Reproduce every line of the data below with no changes.

"""

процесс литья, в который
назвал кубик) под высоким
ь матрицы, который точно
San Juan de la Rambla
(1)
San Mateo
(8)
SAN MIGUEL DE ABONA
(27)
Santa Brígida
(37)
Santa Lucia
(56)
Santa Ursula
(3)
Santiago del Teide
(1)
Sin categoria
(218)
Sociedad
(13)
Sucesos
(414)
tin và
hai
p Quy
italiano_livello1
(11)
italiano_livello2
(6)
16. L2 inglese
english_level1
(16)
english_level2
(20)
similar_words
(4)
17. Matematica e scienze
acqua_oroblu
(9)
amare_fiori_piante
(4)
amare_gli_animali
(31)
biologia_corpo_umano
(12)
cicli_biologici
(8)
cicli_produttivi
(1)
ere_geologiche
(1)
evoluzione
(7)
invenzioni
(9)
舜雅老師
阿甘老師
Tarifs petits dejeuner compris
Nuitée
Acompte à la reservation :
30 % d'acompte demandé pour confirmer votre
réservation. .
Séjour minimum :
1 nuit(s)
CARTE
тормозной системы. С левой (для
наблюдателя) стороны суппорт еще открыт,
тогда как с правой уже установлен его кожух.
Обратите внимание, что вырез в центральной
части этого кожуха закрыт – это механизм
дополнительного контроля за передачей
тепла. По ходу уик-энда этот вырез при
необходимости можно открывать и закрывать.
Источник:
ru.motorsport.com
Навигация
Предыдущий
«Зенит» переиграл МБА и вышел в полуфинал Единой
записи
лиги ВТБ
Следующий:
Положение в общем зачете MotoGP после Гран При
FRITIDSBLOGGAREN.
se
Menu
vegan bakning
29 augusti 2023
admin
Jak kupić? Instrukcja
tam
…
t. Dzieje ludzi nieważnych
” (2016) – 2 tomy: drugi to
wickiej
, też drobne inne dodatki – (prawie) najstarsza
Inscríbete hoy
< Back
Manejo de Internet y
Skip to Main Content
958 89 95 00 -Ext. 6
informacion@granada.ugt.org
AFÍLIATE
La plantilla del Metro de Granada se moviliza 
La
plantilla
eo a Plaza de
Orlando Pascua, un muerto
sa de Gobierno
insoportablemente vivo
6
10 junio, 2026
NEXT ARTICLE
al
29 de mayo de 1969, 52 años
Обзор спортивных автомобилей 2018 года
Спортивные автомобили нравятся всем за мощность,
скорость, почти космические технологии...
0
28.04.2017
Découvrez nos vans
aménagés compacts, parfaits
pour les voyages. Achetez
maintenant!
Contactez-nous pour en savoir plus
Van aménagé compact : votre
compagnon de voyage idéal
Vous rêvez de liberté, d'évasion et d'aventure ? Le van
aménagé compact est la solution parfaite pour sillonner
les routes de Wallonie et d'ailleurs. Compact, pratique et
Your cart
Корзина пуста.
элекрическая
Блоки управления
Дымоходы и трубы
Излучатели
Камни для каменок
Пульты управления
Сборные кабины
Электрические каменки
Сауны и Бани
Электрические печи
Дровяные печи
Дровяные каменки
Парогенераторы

"""

Response:
процесс литья, в который
назвал кубик) под высоким
ь матрицы, который точно
San Juan de la Rambla
(1)
San Mateo
(8)
SAN MIGUEL DE ABONA
(27)
Santa Brígida
(37)
Santa Lucia
(56)
Santa Ursula
(3)
Santiago del Teide
(1)
Sin categoria
(218)
Sociedad
(13)
Sucesos
(414)
tin và
hai
p Quy
italiano_livello1
(11)
italiano_livello2
(6)
16. L2 inglese
english_level1
(16)
english_level2
(20)
similar_words
(4)
17. Matematica e scienze
acqua_oroblu
(9)
amare_fiori_piante
(4)
amare_gli_animali
(31)
biologia_corpo_umano
(12)
cicli_biologici
(8)
cicli_produttivi
(1)
ere_geologiche
(1)
evoluzione
(7)
invenzioni
(9)
舜雅老師
阿甘老師
Tarifs petits dejeuner compris
Nuitée
Acompte à la reservation :
30 % d'acompte demandé pour confirmer votre
réservation. .
Séjour minimum :
1 nuit(s)
CARTE
тормозной системы. С левой (для
наблюдателя) стороны суппорт еще открыт,
тогда как с правой уже установлен его кожух.
Обратите внимание, что вырез в центральной
части этого кожуха закрыт – это механизм
дополнительного контроля за передачей
тепла. По ходу уик-энда этот вырез при
необходимости можно открывать и закрывать.
Источник:
ru.motorsport.com
Навигация
Предыдущий
«Зенит» переиграл МБА и вышел в полуфинал Единой
записи
лиги ВТБ
Следующий:
Положение в общем зачете MotoGP после Гран При
FRITIDSBLOGGAREN.
se
Menu
vegan bakning
29 augusti 2023
admin
Jak kupić? Instrukcja
tam
…
t. Dzieje ludzi nieważnych
” (2016) – 2 tomy: drugi to
wickiej
, też drobne inne dodatki – (prawie) najstarsza
Inscríbete hoy
< Back
Manejo de Internet y
Skip to Main Content
958 89 95 00 -Ext. 6
informacion@granada.ugt.org
AFÍLIATE
La plantilla del Metro de Granada se moviliza 
La
plantilla
eo a Plaza de
Orlando Pascua, un muerto
sa de Gobierno
insoportablemente vivo
6
10 junio, 2026
NEXT ARTICLE
al
29 de mayo de 1969, 52 años
Обзор спортивных автомобилей 2018 года
Спортивные автомобили нравятся всем за мощность,
скорость, почти космические технологии...
0
28.04.2017
Découvrez nos vans
aménagés compacts, parfaits
pour les voyages. Achetez
maintenant!
Contactez-nous pour en savoir plus
Van aménagé compact : votre
compagnon de voyage idéal
Vous rêvez de liberté, d'évasion et d'aventure ? Le van
aménagé compact est la solution parfaite pour sillonner
les routes de Wallonie et d'ailleurs. Compact, pratique et
Your cart
Корзина пуста.
элекрическая
Блоки управления
Дымоходы и трубы
Излучатели
Камни для каменок
Пульты управления
Сборные кабины
Электрические каменки
Сауны и Бани
Электрические печи
Дровяные печи
Дровяные каменки
Парогенераторы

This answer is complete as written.